The simple client/server request/response protocol that I’m currently harvesting uses the concept of an ‘invocation’ to tie a request to a response. An id is generated on the client and placed in the request header. The server simply copies the id from the request header to the response header and the client can then match responses to requests. This works nicely but the implementation has evolved with the protocol.

The first version used a 4 byte invocation id, allocated an instance of an invocation data class and stored the allocation address of the object as the invocation id. This worked OK as the code was never ported to x64. The client ‘connector’, that is the class that managed the request/response processing, cached these invocations and reused them. If you only ever had one outstanding synchronous call then it would always use the same invocation id. A later version of the code was x64 compatible from the start and so couldn’t use the value of a pointer as a 4 byte invocation id as the pointer was 8 bytes long in x64. This code increments a ’next invocation id’ value and uses that as the invocation id, storing it in the invocation data and using it in the message. Once again it caches the invocations and reuses them so the prospect of the invocation id counter wrapping isn’t one we need to consider.

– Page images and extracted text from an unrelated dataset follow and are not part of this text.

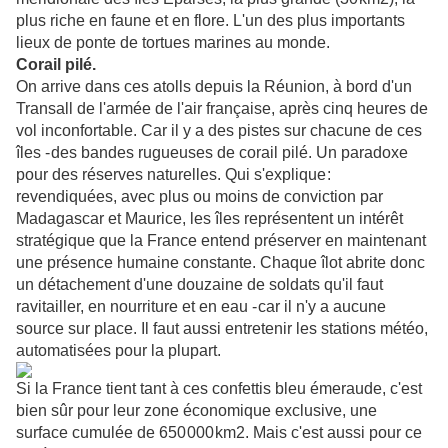
plus riche en faune et en flore. L'un des plus importants
lieux de ponte de tortues marines au monde.
Corail pilé.
On arrive dans ces atolls depuis la Réunion, à bord d'un
Transall de l'armée de l'air française, après cinq heures de
vol inconfortable. Car il y a des pistes sur chacune de ces
îles - des bandes rugueuses de corail pilé. Un paradoxe
pour des réserves naturelles. Qui s'explique :
revendiquées, avec plus ou moins de conviction par
Madagascar et Maurice, les îles représentent un intérêt
stratégique que la France entend préserver en maintenant
une présence humaine constante. Chaque îlot abrite donc
un détachement d'une douzaine de soldats qu'il faut
ravitailler, en nourriture et en eau - car il n'y a aucune
source sur place. Il faut aussi entretenir les stations météo,
automatisées pour la plupart.
Si la France tient tant à ces confettis bleu émeraude, c'est
bien sûr pour leur zone économique exclusive, une
surface cumulée de 650 000 km2. Mais c'est aussi pour ce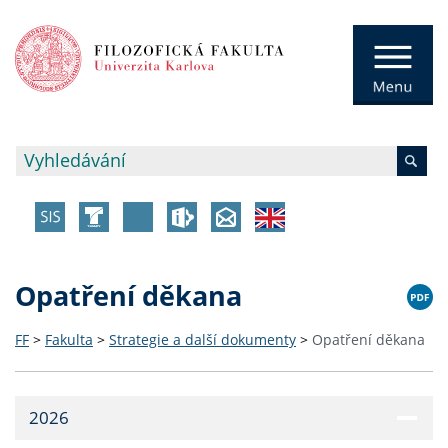
Opatření děkana
FF
>
Fakulta
>
Strategie a další dokumenty
>
Opatření děkana
2026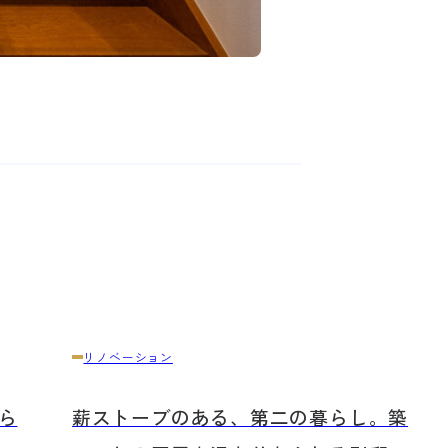
リノベーション
ら
薪ストーブのある、第二の暮らし。築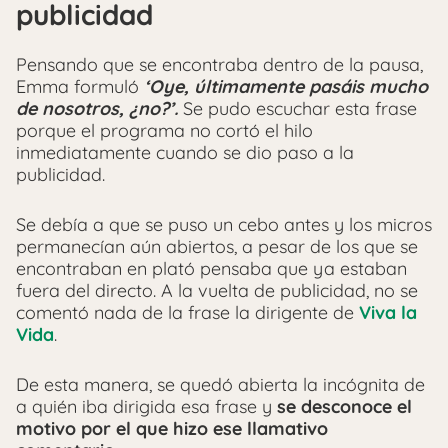
publicidad
Pensando que se encontraba dentro de la pausa,
Emma formuló
‘Oye, últimamente pasáis mucho
de nosotros, ¿no?’.
Se pudo escuchar esta frase
porque el programa no cortó el hilo
inmediatamente cuando se dio paso a la
publicidad.
Se debía a que se puso un cebo antes y los micros
permanecían aún abiertos, a pesar de los que se
encontraban en plató pensaba que ya estaban
fuera del directo. A la vuelta de publicidad, no se
comentó nada de la frase la dirigente de
Viva la
Vida
.
De esta manera, se quedó abierta la incógnita de
a quién iba dirigida esa frase y
se desconoce el
motivo por el que hizo ese llamativo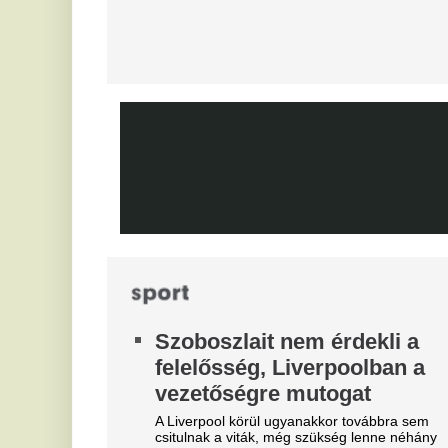
jövője
He
Mourinhót is bevonták a vezetők.
ar
Lengyel ellenfelét is legyűrte
V
hazai pályán az FTC, egy
c
lépésre a zöld-fehérek az
s
európai főtáblától
On
Egy villanás döntött.
M
Teljes átvilágítás indult az
v
egyik magyar
Mi
sportszövetségnél
Biztosan lesznek személyi változások.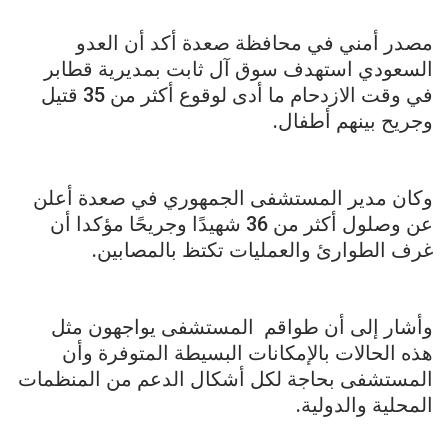
مصدر أمني في محافظة صعدة أكد أن العدو
السعودي استهدف سوق آل ثابت بمديرية قطابر
في وقت الازدحام ما أدى لوقوع أكثر من 35 قتيل
وجريح بينهم أطفال.
وكان مدير المستشفى الجمهوري في صعدة أعلن
عن وصلول أكثر من 36 شهيدًا وجريحًا مؤكدا أن
غرف الطوارئ والعمليات تكتظ بالمصابين.
وأشار إلى أن طواقم المستشفى يواجهون مثل
هذه الحالات بالإمكانات البسيطة المتوفرة وأن
المستشفى بحاجة لكل أشكال الدعم من المنظمات
المحلية والدولية.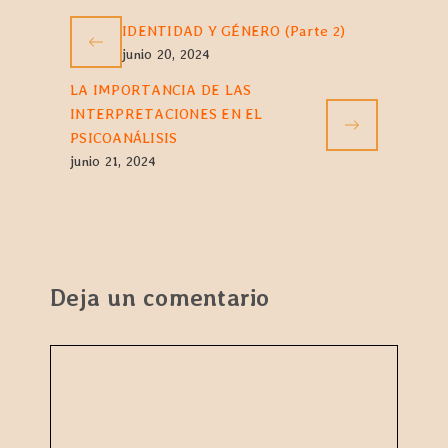
IDENTIDAD Y GÉNERO (Parte 2)
junio 20, 2024
LA IMPORTANCIA DE LAS
INTERPRETACIONES EN EL
PSICOANÁLISIS
junio 21, 2024
Deja un comentario
Comentario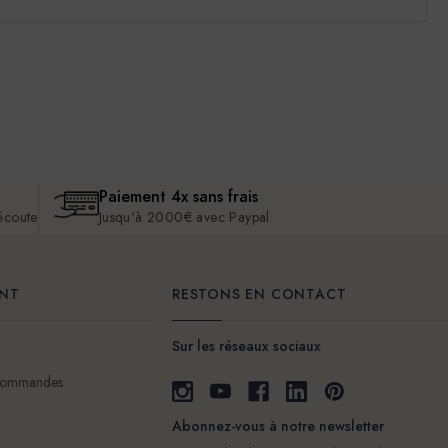
Paiement 4x sans frais
 écoute
Jusqu'à 2000€ avec Paypal
ENT
RESTONS EN CONTACT
Sur les réseaux sociaux
 commandes
Abonnez-vous à notre newsletter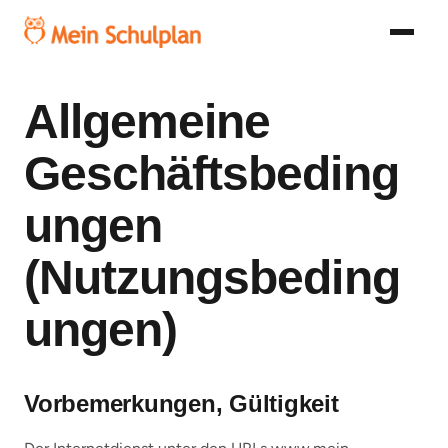
Allgemeine
Geschäftsbeding
ungen
(Nutzungsbeding
ungen)
Vorbemerkungen, Gültigkeit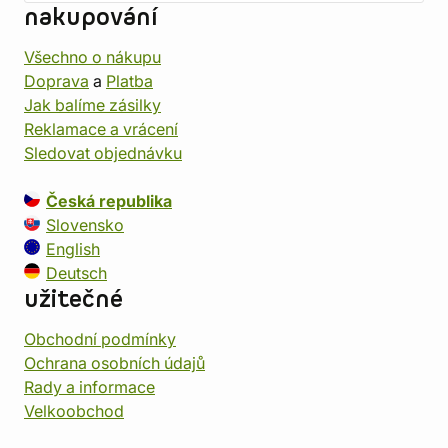
nakupování
Všechno o nákupu
Doprava
a
Platba
Jak balíme zásilky
Reklamace a vrácení
Sledovat objednávku
Česká republika
Slovensko
English
Deutsch
užitečné
Obchodní podmínky
Ochrana osobních údajů
Rady a informace
Velkoobchod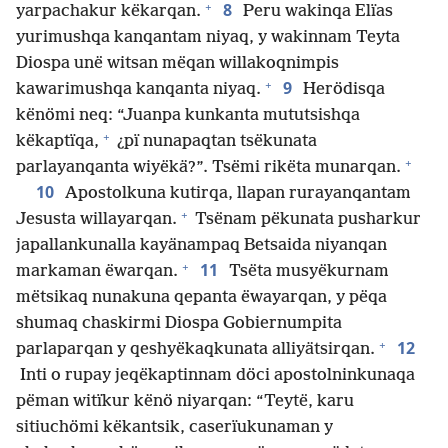
+
8
yarpachakur këkarqan.
Peru wakinqa Elïas
yurimushqa kanqantam niyaq, y wakinnam Teyta
Diospa unë witsan mëqan willakoqnimpis
+
9
kawarimushqa kanqanta niyaq.
Herödisqa
kënömi neq: “Juanpa kunkanta mututsishqa
+
këkaptïqa,
¿pï nunapaqtan tsëkunata
+
parlayanqanta wiyëkä?”. Tsëmi rikëta munarqan.
10
Apostolkuna kutirqa, llapan rurayanqantam
+
Jesusta willayarqan.
Tsënam pëkunata pusharkur
japallankunalla kayänampaq Betsaida niyanqan
+
11
markaman ëwarqan.
Tsëta musyëkurnam
mëtsikaq nunakuna qepanta ëwayarqan, y pëqa
shumaq chaskirmi Diospa Gobiernumpita
+
12
parlaparqan y qeshyëkaqkunata alliyätsirqan.
Inti o rupay jeqëkaptinnam döci apostolninkunaqa
pëman witïkur kënö niyarqan: “Teytë, karu
sitiuchömi këkantsik, caserïukunaman y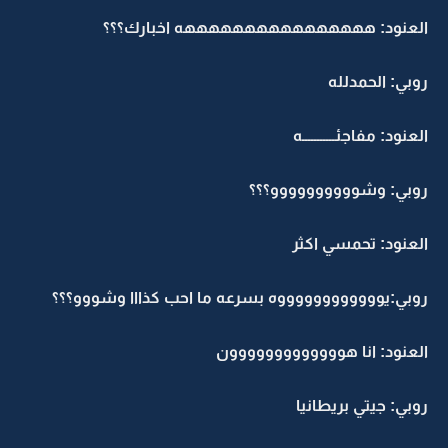
العنود: ههههههههههههههههه اخبارك؟؟؟
روبي: الحمدلله
العنود: مفاجئـــــــــــه
روبي: وشوووووووووو؟؟؟
العنود: تحمسي اكثر
روبي:يووووووووووووه بسرعه ما احب كذااا وشووو؟؟؟
العنود: انا هووووووووووووون
روبي: جيتي بريطانيا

For the harvested code I’m going with the later design.

Once the invocation data is allocated we store it, indexed by id. If the call is an ‘asynchronous request/response’ call then we store the callback in the invocation data and return, if it’s a polled asynchronous request/response call then we return the invocation id to the caller so that it can poll us later to see if the call has completed. If it’s a synchronous call then we wait on the event that is stored in the invocation data.

When a message comes in from the server the client looks at the invocation id in the message header. If it’s zero then the message is asynchronous and not part of a request/response pair and is dispatched directly to the handler that deals with such messages. If the invocation id is non zero then the invocation data is located. If it contains a callback then the callback is called with the response and the invocation id. If it doesn’t then the event in the invocation id is set. For synchronous calls, setting the event releases the thread that was blocking and allows it to return the response. For polled asynchronous request/response messages, setting the event means that when the caller polls for the response it will be located and returned.